Avro supports two serialization encoding methods: binary encoding and JSON encoding. Using binary encoding will efficiently serialize, and the results obtained after serialization will be relatively small; while JSON is generally used for debugging systems or web-based applications. When serializing/deserializing Avro data, the schema needs to be executed in a depth-first (Depth-First), left-to-right (Left-to-Right) traversal order. The serialization of basic types is easy to solve, and the serialization of mixed types will have many different rules. Binary encoding for primitive and mixed types is specified in the documentation, and the bytes are arranged in sequence in the parsing order of the pattern. For JSON encoding, Union Type behaves inconsistently with other mixed types. Avro defines a Container File Format to facilitate MapReduce processing. There can only be one mode in such a file, and all objects that need to be stored in this file need to be written in binary encoding according to this mode. Objects are organized in blocks (Block) in the file, and these objects can be compressed. There will be a synchronization marker between blocks, so that MapReduce can easily cut files for processing.
Protobuf has the characteristics of cross-platform, fast parsing, small size of serialized data, high scalability, and simple use, but the embedded does not provide RPC communication. Avro’s explicit schema design and dynamic schema (no code generation and great performance) make it more suitable for building general tools and platforms for data exchange and storage, especially in the background.

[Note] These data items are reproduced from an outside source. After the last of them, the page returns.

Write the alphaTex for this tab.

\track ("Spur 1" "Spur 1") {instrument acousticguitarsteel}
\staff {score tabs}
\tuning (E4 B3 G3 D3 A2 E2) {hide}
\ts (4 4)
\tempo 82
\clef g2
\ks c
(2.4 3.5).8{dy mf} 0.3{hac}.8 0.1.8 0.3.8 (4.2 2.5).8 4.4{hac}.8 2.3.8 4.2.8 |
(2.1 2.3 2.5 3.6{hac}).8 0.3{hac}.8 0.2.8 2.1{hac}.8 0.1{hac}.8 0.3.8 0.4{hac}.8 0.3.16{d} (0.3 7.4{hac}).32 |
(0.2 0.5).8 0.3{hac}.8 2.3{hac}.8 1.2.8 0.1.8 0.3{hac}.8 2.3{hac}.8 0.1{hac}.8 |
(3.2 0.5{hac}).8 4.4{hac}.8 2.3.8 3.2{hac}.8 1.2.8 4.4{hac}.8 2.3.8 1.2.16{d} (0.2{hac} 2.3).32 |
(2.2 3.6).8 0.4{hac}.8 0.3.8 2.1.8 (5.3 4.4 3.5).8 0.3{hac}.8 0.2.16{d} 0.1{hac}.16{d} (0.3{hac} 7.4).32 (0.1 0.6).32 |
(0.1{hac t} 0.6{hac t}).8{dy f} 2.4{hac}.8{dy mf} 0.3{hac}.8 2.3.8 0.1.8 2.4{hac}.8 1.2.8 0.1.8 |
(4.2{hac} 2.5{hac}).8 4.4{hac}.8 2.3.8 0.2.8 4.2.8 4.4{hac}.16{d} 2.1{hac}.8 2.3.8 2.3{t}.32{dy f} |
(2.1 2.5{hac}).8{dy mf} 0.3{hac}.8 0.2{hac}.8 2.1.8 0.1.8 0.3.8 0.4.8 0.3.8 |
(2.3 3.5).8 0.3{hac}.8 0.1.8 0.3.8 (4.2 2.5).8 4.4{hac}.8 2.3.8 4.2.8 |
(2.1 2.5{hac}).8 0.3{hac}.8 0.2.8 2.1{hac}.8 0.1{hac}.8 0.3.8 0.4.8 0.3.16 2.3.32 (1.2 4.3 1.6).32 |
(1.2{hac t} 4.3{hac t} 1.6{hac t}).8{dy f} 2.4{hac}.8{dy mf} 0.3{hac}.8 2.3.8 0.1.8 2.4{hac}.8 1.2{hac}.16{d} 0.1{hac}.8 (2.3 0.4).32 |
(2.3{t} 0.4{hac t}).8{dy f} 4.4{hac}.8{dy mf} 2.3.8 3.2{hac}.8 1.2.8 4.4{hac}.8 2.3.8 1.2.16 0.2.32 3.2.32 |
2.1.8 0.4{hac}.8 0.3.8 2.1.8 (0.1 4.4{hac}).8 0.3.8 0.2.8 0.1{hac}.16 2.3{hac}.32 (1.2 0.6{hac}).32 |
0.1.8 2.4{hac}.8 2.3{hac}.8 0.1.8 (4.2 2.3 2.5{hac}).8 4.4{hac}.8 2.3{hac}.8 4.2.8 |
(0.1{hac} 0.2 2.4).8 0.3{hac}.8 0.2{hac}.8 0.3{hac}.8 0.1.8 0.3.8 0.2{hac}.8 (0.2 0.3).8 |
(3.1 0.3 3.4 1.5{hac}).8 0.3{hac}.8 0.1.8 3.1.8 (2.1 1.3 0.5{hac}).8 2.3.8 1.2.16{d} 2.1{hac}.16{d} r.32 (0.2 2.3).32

Protobuf is suitable for scenarios that need to exchange messages with other systems and are sensitive to message size. Then protobuf is suitable, it has nothing to do with language, and the message space saves a lot of small data compared to xml and json. If you are big data, it is not suitable to use it. The project language is c++, java, python, because they can use google’s source class library, the efficiency of serialization and deserialization is very high. Other languages need to be written by a third party or by themselves, and the efficiency of serialization and deserialization is not guaranteed. In general, protobuf is still very easy to use. It is used by many open source systems for data communication tools, and it is also the core basic library in Google.
Avro is suitable for scenarios. avro is best combined with the Hadoop ecosystem. Hive table definitions can be directly declared with avro schema, which is used in Hive to serialize log files. The advantage is that avro schema can directly replace Hive’s own table structure definition, so It can be more convenient to solve the problem of schema evolution. There are also many avro in kafka and Flume. The main RPC source of flume is Avro source, which constitutes internal communication of Flume with Avro sink, FlumeSDK, etc.